> _Given instruction 1_:
Answer these questions about the passage on public transit funding:
(a) Which parallel services should transit planners consider integrating?
(b) What should new public transit use?
(c) Whose loss, and whose reduction in service, should governments and transit agencies consult affected people about?
> _Given instruction 2_: In the passage on public transit funding, rewrite everything from "Transit planners should" down to "to private cars.", replacing "Fares" with "Ticket prices".
-- Start Passage to read --
The NFU agrees with the federal government’s public transit goals to build better, more affordable, sustainable, and inclusive communities, and to do that in ways that create good jobs, reduce greenhouse gas emissions, and improve housing affordability. To this list, we must add the goals of connection between communities and improved accessibility for rural and remote residents.

Social Inclusion: The Government of Canada can ensure that public transit programs drive and deliver on social inclusion and accessibility by considering rural and remote residents’ needs at the outset. A public transit network needs to be designed in an integrated way so that there are convenient nodes that connect transit within urban centres to transit between communities. A well-designed public transit system can promote higher quality of life in smaller centres, making it more attractive to make their homes and workplaces there, which would have a positive impact on urban sprawl and congestion.

Transit planners should consider integrating parallel services, such as courier, parcel, and freight to multiply the benefits of the public transportation network and to provide additional revenue streams to support the system.

Governments and transit agencies must consult with people affected by the loss of Greyhound, STC, and the reduction in service by VIA rail prior to making planning and investment decisions.

Fares should be kept low to ensure public transit is affordable to those who need it most, and an attractive alternative to private cars.

Housing Supply and Affordability: The Government of Canada ensure permanent public transit funding contributes to efforts to improve housing affordability by ensuring the system design creates affordable, comfortable and convenient transportation between smaller centers and large cities. This would make living in smaller communities that often have lower housing prices more attractive – and it would also help keep smaller communities vibrant, preventing decline and deterioration of their housing stock. Excellent inter-city transit would help communities support a wider array of services and businesses, and would also provide access to big city amenities when needed or desired. Better rural transit would improve the quality of life for rural people, making farming a more attractive career choice for young people.

A Clean and Healthy Environment: Permanent public transit funding can reduce overall GHG emissions and accelerate Canada’s path towards achieving net-zero by guaranteeing freedom of mobility in all parts of Canada. This would reduce the necessity of private cars for every trip made by people in less urbanized areas. New public transit should use electric fleets and electric trains. Transit depots can be equipped with public charging stations to encourage and support a shift to electric cars in rural and remote areas.

Dispersed renewable energy infrastructure can be designed to integrate with electrified inter-community public transit. Renewable electricity sources located along transit routes could be set up to operate independently in the event of grid disruptions from storms. This could help reduce the impact of severe weather while also mitigating climate change by reducing emissions.

The Government of Canada can effectively support investments in zero-emission transit fleets across the country by financing transition from fossil fuel powered fleets with grants and low-interest loans, along with programs to support recovery and recycling of materials from the retiring fleets. Having a highly functional vision and plan for a national publicly funded public transit system that communities can participate in will help speed this transition by making it more attractive.

Because transportation is one of Canada’s top sources of GHG emissions, and because public transit can reduce these emissions very effectively, the growing need for climate resilience should be a major factor that informs investments in transit.

Economic Benefits: The Government of Canada can ensure that permanent public transit funding drives jobs creation and broader economic benefits by ensuring transit system jobs are unionized, and by ensuring the publicly funded national transit system is designed to provide convenient, affordable service to smaller communities.
-- End Passage to read --
-- Start Given records --
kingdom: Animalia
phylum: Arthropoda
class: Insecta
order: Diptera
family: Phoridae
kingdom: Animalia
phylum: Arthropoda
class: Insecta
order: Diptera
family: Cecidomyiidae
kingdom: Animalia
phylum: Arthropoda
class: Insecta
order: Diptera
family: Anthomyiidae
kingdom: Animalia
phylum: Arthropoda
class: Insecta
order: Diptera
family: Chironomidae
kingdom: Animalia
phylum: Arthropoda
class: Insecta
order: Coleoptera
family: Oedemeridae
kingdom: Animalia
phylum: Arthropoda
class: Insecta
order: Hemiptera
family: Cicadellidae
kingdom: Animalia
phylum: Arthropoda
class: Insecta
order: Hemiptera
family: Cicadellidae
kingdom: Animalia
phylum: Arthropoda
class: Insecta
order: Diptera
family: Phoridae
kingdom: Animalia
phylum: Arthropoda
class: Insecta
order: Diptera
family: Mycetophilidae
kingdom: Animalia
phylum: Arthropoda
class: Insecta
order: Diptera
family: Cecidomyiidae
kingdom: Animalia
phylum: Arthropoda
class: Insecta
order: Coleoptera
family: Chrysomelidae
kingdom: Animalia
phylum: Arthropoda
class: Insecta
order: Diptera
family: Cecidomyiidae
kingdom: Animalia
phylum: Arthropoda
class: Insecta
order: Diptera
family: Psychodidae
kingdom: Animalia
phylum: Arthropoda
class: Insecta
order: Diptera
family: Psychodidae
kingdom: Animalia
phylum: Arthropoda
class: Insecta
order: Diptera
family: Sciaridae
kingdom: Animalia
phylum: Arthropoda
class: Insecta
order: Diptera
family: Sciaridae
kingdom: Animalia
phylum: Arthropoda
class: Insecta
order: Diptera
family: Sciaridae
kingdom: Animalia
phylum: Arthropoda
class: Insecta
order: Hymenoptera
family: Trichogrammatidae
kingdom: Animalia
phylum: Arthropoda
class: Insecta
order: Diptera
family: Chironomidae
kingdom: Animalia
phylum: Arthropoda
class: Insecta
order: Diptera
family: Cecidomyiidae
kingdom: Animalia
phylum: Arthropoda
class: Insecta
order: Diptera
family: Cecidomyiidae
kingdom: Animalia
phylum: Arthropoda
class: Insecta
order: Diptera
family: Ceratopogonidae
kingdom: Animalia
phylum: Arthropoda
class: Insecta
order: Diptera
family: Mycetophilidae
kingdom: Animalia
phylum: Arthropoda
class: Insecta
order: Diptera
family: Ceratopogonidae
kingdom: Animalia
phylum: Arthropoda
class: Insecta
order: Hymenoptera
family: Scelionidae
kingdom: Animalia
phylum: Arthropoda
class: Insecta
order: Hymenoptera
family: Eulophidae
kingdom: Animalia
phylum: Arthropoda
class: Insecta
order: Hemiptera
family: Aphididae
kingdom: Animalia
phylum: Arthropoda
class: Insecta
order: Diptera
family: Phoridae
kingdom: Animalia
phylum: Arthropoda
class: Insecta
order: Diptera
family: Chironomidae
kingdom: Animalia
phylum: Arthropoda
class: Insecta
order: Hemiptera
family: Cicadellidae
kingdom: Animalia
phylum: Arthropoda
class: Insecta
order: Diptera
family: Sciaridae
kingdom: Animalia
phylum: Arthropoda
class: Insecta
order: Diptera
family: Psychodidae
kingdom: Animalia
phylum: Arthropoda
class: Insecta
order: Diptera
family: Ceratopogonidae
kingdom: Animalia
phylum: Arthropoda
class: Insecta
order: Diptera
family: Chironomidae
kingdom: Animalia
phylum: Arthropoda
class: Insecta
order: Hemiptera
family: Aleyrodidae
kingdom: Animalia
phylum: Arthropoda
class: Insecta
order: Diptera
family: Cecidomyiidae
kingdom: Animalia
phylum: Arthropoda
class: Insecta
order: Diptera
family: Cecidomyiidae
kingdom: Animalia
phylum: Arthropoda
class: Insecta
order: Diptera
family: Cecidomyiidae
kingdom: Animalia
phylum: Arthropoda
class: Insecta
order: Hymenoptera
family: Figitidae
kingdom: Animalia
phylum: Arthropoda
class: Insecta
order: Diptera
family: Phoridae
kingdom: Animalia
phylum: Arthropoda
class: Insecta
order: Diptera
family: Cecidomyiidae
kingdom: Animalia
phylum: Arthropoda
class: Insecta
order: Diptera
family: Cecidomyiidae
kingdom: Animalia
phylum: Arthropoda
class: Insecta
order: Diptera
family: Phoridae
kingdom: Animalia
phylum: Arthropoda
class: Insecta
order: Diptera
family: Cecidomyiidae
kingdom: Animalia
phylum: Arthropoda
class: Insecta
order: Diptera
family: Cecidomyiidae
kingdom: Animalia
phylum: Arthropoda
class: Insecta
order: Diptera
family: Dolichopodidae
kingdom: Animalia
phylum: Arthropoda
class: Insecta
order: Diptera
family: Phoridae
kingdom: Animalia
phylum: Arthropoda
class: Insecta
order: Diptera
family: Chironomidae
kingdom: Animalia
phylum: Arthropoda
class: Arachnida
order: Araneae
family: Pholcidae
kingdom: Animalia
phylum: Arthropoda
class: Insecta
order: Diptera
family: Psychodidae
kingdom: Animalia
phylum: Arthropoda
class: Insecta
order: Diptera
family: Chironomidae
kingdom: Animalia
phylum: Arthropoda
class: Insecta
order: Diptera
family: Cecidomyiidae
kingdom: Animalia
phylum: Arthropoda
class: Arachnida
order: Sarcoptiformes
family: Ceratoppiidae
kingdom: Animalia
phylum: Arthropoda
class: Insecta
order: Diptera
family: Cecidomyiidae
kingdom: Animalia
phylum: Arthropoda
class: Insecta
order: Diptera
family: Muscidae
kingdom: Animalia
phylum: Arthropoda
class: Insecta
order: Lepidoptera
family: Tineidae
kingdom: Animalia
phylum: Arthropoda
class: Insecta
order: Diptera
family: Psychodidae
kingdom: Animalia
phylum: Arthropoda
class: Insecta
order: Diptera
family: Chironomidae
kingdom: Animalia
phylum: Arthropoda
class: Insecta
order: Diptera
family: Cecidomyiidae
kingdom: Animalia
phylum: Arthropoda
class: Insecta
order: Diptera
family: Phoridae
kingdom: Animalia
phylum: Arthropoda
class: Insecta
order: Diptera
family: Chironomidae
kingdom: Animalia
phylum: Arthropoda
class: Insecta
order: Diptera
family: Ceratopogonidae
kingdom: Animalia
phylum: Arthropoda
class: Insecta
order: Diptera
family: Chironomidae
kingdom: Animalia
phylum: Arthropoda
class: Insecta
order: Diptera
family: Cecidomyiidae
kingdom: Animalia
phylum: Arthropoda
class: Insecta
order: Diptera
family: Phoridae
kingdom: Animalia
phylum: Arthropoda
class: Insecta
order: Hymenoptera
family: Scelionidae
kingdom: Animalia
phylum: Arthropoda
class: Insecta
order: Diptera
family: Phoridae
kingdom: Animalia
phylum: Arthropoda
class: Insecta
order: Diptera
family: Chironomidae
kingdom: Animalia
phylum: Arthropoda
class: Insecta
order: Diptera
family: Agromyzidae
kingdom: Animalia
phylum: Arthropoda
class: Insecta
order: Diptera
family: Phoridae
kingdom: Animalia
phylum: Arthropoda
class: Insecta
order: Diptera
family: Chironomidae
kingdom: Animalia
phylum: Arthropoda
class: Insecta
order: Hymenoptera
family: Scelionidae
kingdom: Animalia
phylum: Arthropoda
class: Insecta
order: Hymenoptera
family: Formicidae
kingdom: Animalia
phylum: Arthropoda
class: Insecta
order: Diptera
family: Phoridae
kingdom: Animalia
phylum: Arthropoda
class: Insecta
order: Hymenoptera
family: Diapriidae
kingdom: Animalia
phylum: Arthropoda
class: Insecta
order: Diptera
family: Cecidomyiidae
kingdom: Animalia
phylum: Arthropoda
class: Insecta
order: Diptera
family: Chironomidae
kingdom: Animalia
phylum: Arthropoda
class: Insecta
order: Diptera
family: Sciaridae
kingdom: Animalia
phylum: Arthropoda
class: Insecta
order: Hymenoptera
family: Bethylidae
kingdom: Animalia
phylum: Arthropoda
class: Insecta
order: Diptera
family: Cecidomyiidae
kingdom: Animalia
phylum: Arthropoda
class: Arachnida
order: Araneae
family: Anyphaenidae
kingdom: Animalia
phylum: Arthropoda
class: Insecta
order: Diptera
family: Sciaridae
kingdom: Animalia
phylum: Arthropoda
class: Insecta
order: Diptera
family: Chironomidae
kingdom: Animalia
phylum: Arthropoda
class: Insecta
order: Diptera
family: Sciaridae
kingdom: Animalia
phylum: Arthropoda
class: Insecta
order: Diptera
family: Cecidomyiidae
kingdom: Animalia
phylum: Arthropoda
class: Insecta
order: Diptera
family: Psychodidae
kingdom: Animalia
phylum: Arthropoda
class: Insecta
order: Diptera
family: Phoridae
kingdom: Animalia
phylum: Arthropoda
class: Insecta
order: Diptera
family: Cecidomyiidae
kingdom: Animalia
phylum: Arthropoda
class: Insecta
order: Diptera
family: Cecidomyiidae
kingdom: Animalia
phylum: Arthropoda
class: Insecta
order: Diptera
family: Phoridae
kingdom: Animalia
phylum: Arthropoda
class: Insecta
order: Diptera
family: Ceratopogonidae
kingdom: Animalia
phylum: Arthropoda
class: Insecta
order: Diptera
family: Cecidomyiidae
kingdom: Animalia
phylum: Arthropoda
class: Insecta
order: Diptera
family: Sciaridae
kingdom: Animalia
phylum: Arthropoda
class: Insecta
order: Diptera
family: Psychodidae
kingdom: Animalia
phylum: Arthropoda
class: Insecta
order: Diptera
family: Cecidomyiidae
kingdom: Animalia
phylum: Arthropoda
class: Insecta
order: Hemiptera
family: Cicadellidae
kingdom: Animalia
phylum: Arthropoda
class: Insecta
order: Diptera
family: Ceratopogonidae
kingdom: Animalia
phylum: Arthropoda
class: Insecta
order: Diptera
-- End Given records --
> _Full output 1_:
(a) Courier, parcel, and freight.
(b) Electric fleets and electric trains.
(c) The loss of Greyhound and STC, and the reduction in service by VIA rail.

> _Full output 2_:
Transit planners should consider integrating parallel services, such as courier, parcel, and freight to multiply the benefits of the public transportation network and to provide additional revenue streams to support the system.

Governments and transit agencies must consult with people affected by the loss of Greyhound, STC, and the reduction in service by VIA rail prior to making planning and investment decisions.

Ticket prices should be kept low to ensure public transit is affordable to those who need it most, and an attractive alternative to private cars.